Centri antiviolenza contro antiabortisti nei consultori: “Chiediamo tavolo immediato con Regione Lazio”
I centri antiviolenza del Lazio contro la decisione del Governo di far entrare le associazioni antiabortiste nei consultori. Una decisione, spiegano le operatrici dei cav, che non solo viola i diritti delle donne stesse, ma che rischia di spingerle verso la sanità privata. Perché qualora i prolife dovessero varcare le soglie di queste strutture, la privacy di chi decide di interrompere una gravidanza sarà inevitabilmente compromessa. Venendo meno a uno dei principi cardine di questi luoghi, dove le donne non potrebbero più essere tutelate.
I Centri antiviolenza D.i.Re, lanciando la loro partecipazione al corteo di Non Una di Meno del 25 maggio contro la presenza dei prolife nei consultori, hanno chiesto alla Regione Lazio l'apertura di "un tavolo a livello regionale tra istituzioni, politica e centri antiviolenza perché si possano mettere al centro i bisogni delle donne e le necessità che richiede il lavoro esperto realizzato a tutela sostegno di percorsi in uscita dalla violenza, per il miglioramento costante della governance nella rete antiviolenza e della sperimentata metodologia di accoglienza e di lavoro complesso".

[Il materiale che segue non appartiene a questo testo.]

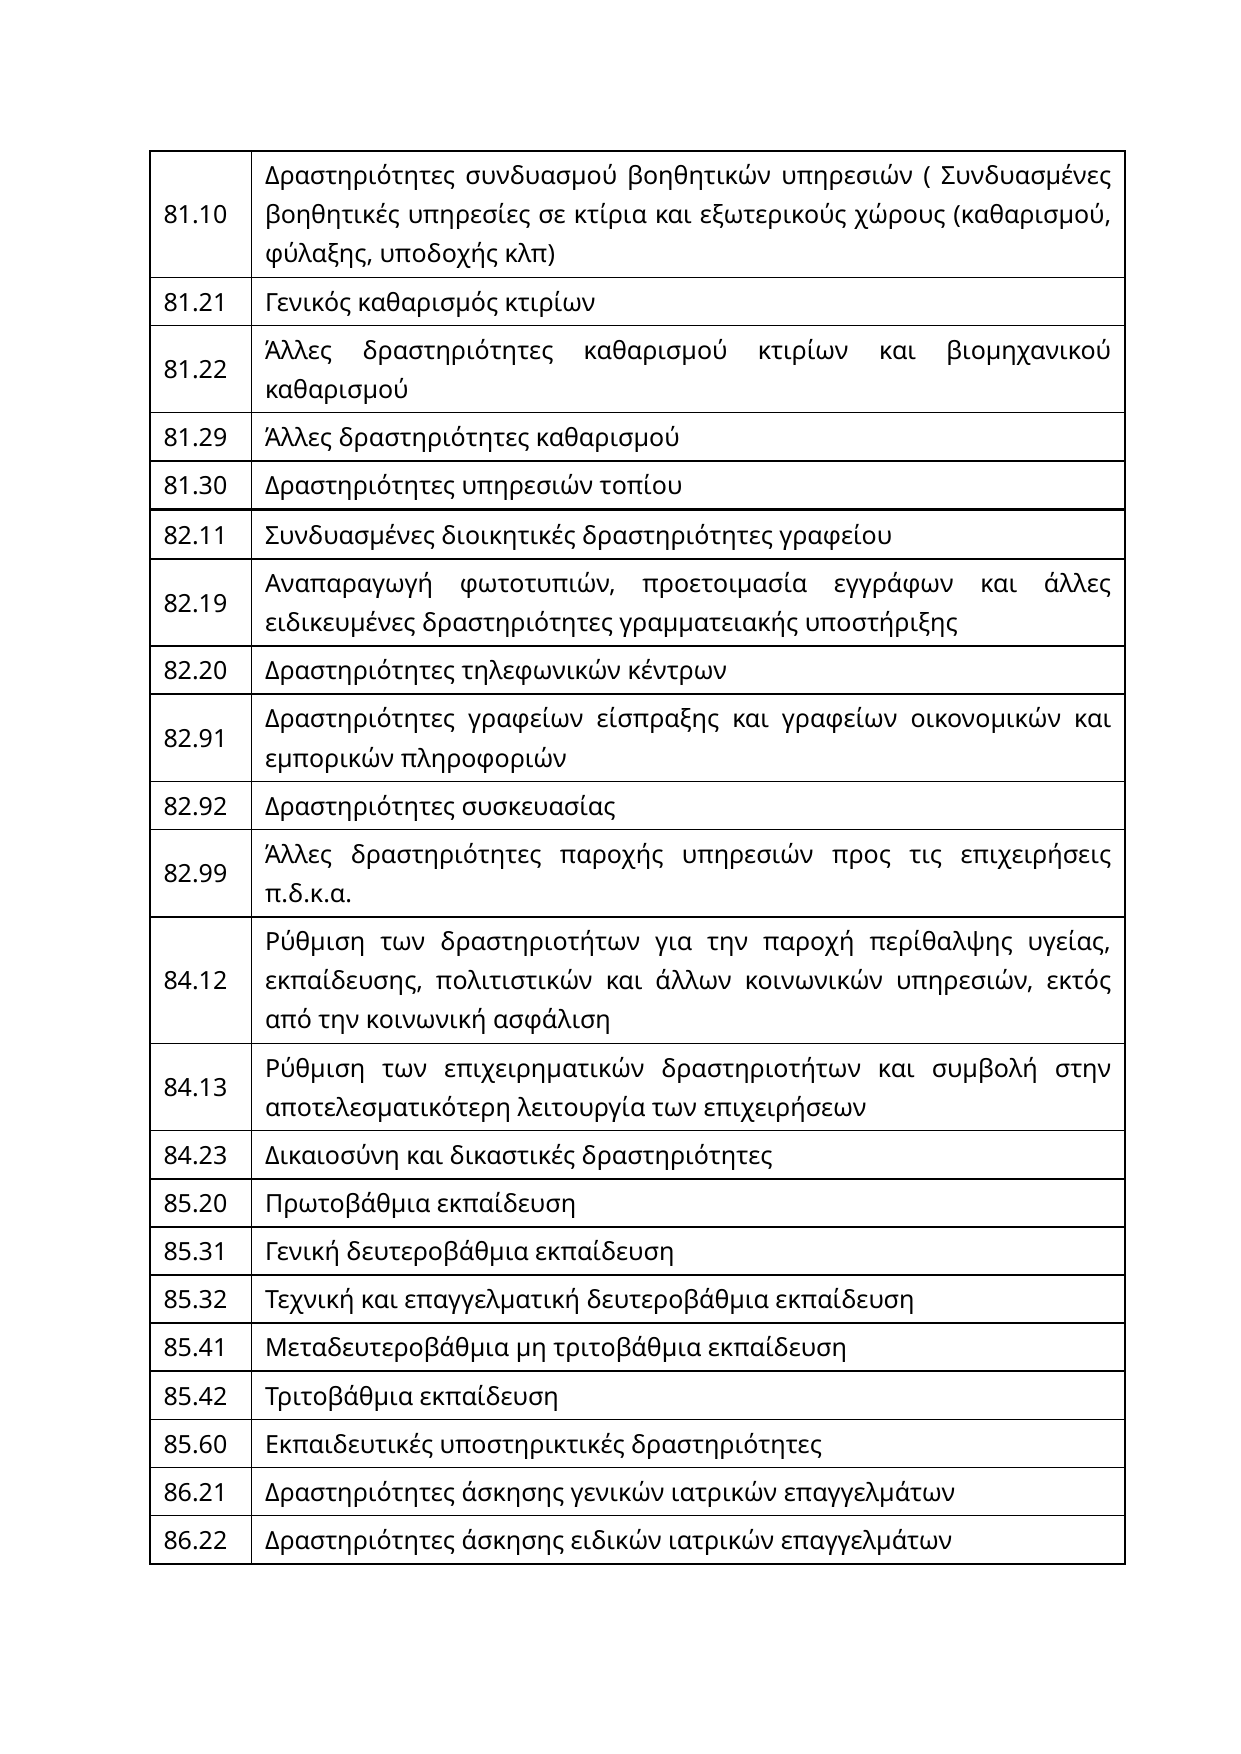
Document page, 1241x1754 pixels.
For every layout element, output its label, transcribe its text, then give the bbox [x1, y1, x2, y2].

table_cell 85.60 [151, 1420, 251, 1467]
table_cell Μεταδευτεροβάθμια μη τριτοβάθμια εκπαίδευση [252, 1324, 1124, 1370]
table_header Συνδυασμένες διοικητικές δραστηριότητες γραφείου [252, 511, 1124, 558]
table_cell 82.19 [151, 560, 251, 645]
table_cell 82.91 [151, 695, 251, 781]
table_header 82.11 [151, 511, 251, 558]
table_cell 81.21 [151, 278, 251, 324]
table_cell Δραστηριότητες άσκησης γενικών ιατρικών επαγγελμάτων [252, 1468, 1124, 1515]
table_cell 82.99 [151, 830, 251, 916]
table_cell 84.13 [151, 1044, 251, 1130]
table_cell 81.30 [151, 462, 251, 508]
table_cell Δραστηριότητες άσκησης ειδικών ιατρικών επαγγελμάτων [252, 1516, 1124, 1563]
table_cell Γενική δευτεροβάθμια εκπαίδευση [252, 1228, 1124, 1274]
table_cell 85.42 [151, 1372, 251, 1418]
table_cell Ρύθμιση των δραστηριοτήτων για την παροχή περίθαλψης υγείας, εκπαίδευσης, πολιτιστικών και άλλων κοινωνικών υπηρεσιών, εκτός από την κοινωνική ασφάλιση [252, 918, 1124, 1042]
table_cell 84.23 [151, 1131, 251, 1178]
table_cell 82.20 [151, 647, 251, 693]
table_cell 85.41 [151, 1324, 251, 1370]
table_cell Δραστηριότητες συνδυασμού βοηθητικών υπηρεσιών ( Συνδυασμένες βοηθητικές υπηρεσίες σε κτίρια και εξωτερικούς χώρους (καθαρισμού, φύλαξης, υποδοχής κλπ) [252, 152, 1124, 276]
table_cell Τεχνική και επαγγελματική δευτεροβάθμια εκπαίδευση [252, 1276, 1124, 1322]
table_cell Γενικός καθαρισμός κτιρίων [252, 278, 1124, 324]
table_cell 81.10 [151, 152, 251, 276]
table_cell 81.22 [151, 326, 251, 412]
table_cell Πρωτοβάθμια εκπαίδευση [252, 1180, 1124, 1226]
table_cell 85.31 [151, 1228, 251, 1274]
table_cell Εκπαιδευτικές υποστηρικτικές δραστηριότητες [252, 1420, 1124, 1467]
table_cell Δραστηριότητες τηλεφωνικών κέντρων [252, 647, 1124, 693]
table_cell Άλλες δραστηριότητες καθαρισμού κτιρίων και βιομηχανικού καθαρισμού [252, 326, 1124, 412]
table_cell Τριτοβάθμια εκπαίδευση [252, 1372, 1124, 1418]
table_cell 81.29 [151, 413, 251, 460]
table_cell Άλλες δραστηριότητες παροχής υπηρεσιών προς τις επιχειρήσεις π.δ.κ.α. [252, 830, 1124, 916]
table_cell 86.21 [151, 1468, 251, 1515]
table_cell 84.12 [151, 918, 251, 1042]
table_cell 82.92 [151, 782, 251, 829]
table_cell Αναπαραγωγή φωτοτυπιών, προετοιμασία εγγράφων και άλλες ειδικευμένες δραστηριότητες γραμματειακής υποστήριξης [252, 560, 1124, 645]
table_cell Δραστηριότητες συσκευασίας [252, 782, 1124, 829]
table_cell Δικαιοσύνη και δικαστικές δραστηριότητες [252, 1131, 1124, 1178]
table_cell 86.22 [151, 1516, 251, 1563]
table_cell Δραστηριότητες υπηρεσιών τοπίου [252, 462, 1124, 508]
table_cell Άλλες δραστηριότητες καθαρισμού [252, 413, 1124, 460]
table_cell 85.32 [151, 1276, 251, 1322]
table_cell Δραστηριότητες γραφείων είσπραξης και γραφείων οικονομικών και εμπορικών πληροφοριών [252, 695, 1124, 781]
table_cell Ρύθμιση των επιχειρηματικών δραστηριοτήτων και συμβολή στην αποτελεσματικότερη λειτουργία των επιχειρήσεων [252, 1044, 1124, 1130]
table_cell 85.20 [151, 1180, 251, 1226]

Non solo: i centri antiviolenza non escludono azioni legali nel caso non dovesse essere applicata correttamente la 194. "I Centri antiviolenza D.i.Re – Donne in rete contro la violenza – dichiarano in una nota – promuoveranno azioni di resistenza e monitoraggio nei territori e a livello nazionale. I centri antiviolenza conoscono la violenza istituzionale e daranno sostegno alle donne, valutando, qualora vi siano le condizioni e insieme alle donne stesse, iniziative legali, monitorando la corretta applicazione della legge 194. Riteniamo importante garantire la realizzazione dell' IVG nei tempi previsti dalle legge, evitando che le donne debbano far riferimento alla gestione del servizio in intromoenia. Un sistema a discapito di quante non possano sostenere tale costo e che collude con il garantire la libertà di scelta".

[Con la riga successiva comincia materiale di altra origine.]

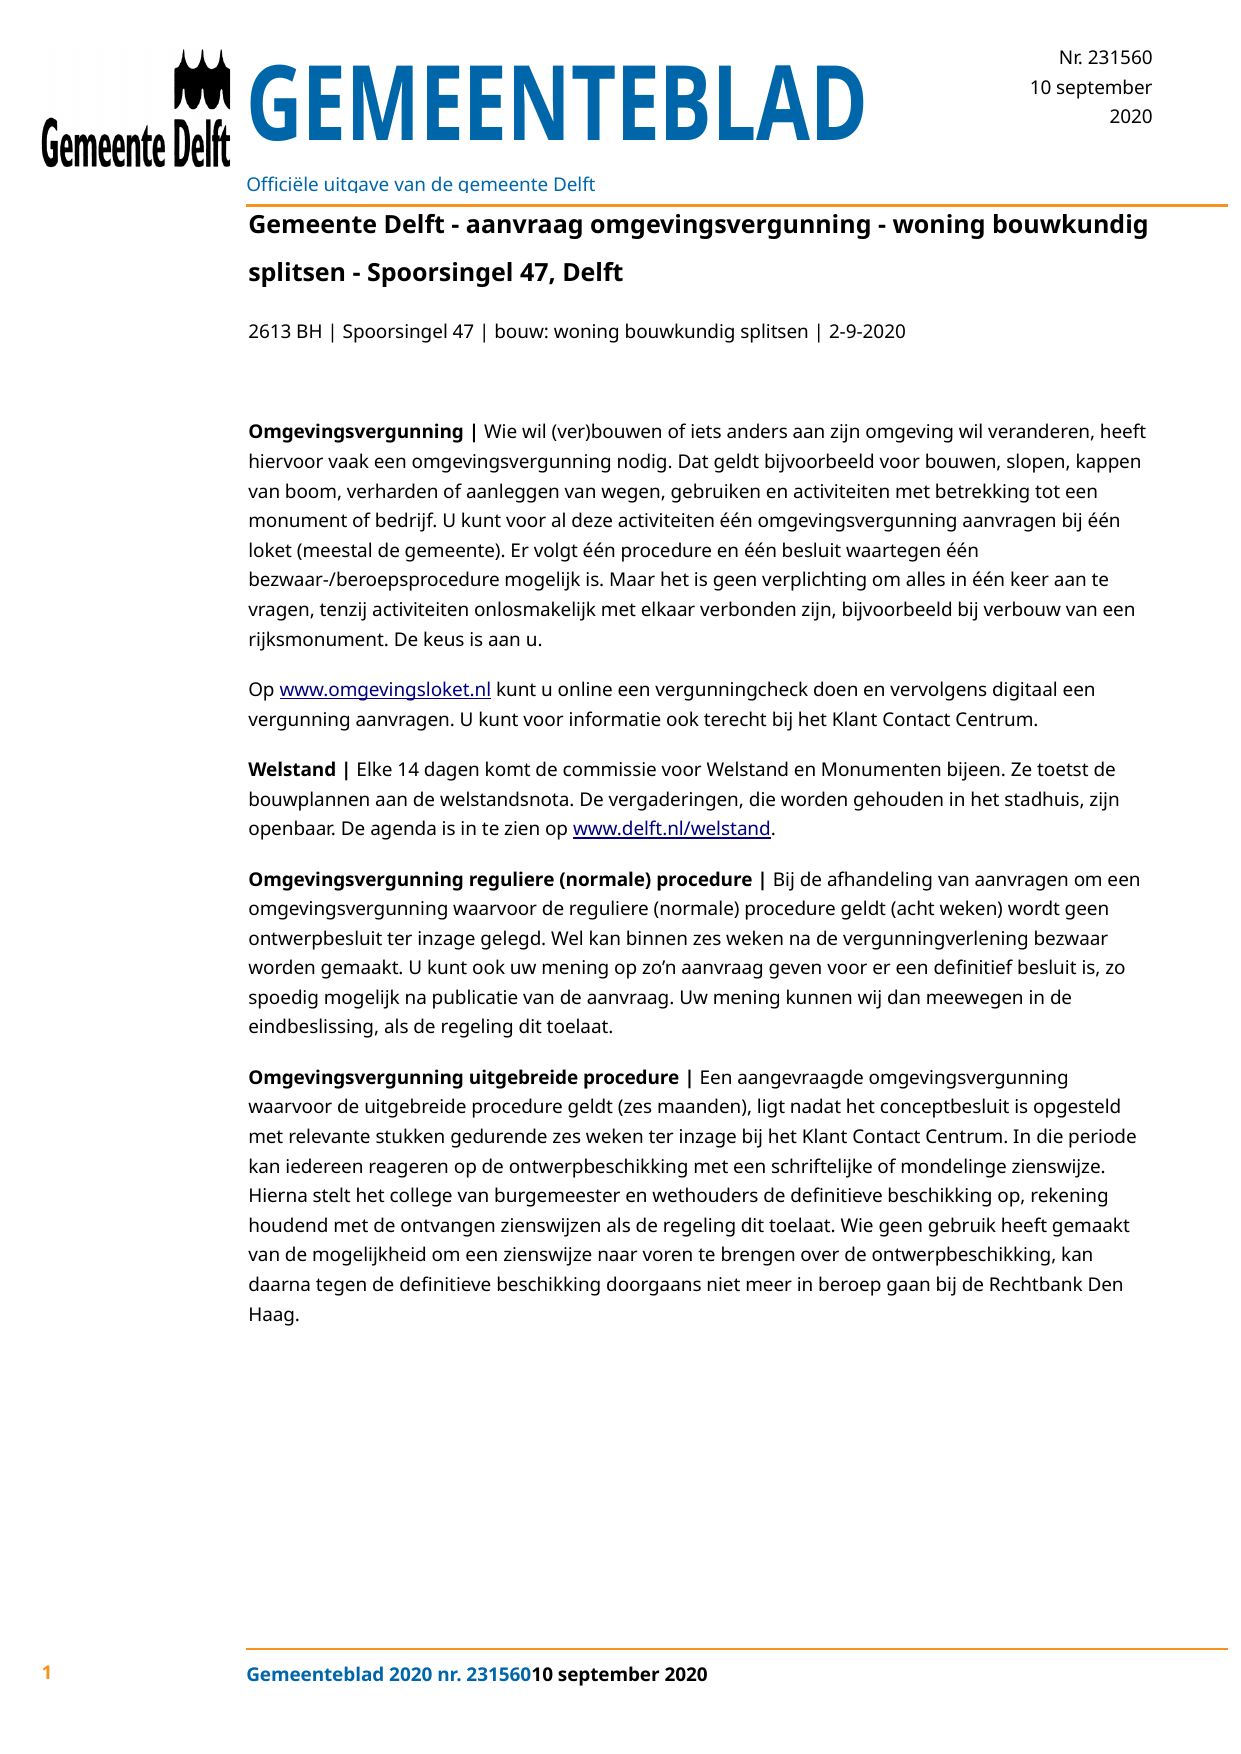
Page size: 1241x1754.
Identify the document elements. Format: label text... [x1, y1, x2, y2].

Ciò che i centri antiviolenza contestano, inoltre, è il non essere coinvolti dalle istituzioni per il contrasto alla violenza di genere. Con il risultato che rischiano di essere coinvolti enti e associazioni senza nessuna formazione specifica, totalmente inadeguati a supportare chi cerca di sottrarsi da situazioni di abuso. E che possono fare più danno che bene.
"Ne sono da esempio bandi e avvisi di enti comunali che mirano essenzialmente a fornire servizi tampone più idonei a dare un’immagine di intervento risolutorio che a sostenere adeguatamente ed efficacemente la donna nel percorso di uscita dalla violenza. Tale ‘cattiva pratica', come sottolineato dal Grevio (organo indipendente che hanno lo specifico compito di monitorare l’attuazione della Convenzione di Istanbul all’interno dei Paesi firmatari e di fornire raccomandazioni volte a rendere la normativa nazionale e la prassi applicativa sempre più in linea con gli obiettivi della Convenzione stessa) finisce per compromettere un lavoro di qualità e l’impatto della neutralizzazione della tale specificità dei centri antiviolenza può essere drammatico mettendo in discussione la certezza, gli spazi sicuri a sostegno delle donne, dei figli e delle figlie che le organizzazioni di donne, da sempre, hanno cercato di garantire".
"Invitiamo tutte e tutti a scendere al fianco delle donne il prossimo 25 maggio, saremo presenti come Centri antiviolenza, Case rifugio e Sportelli antiviolenza alla Manifestazione indetta dal Movimento Non Una di Meno per ribadire l’autodeterminazione delle donne e tutta la rete dei centri antiviolenza femministi".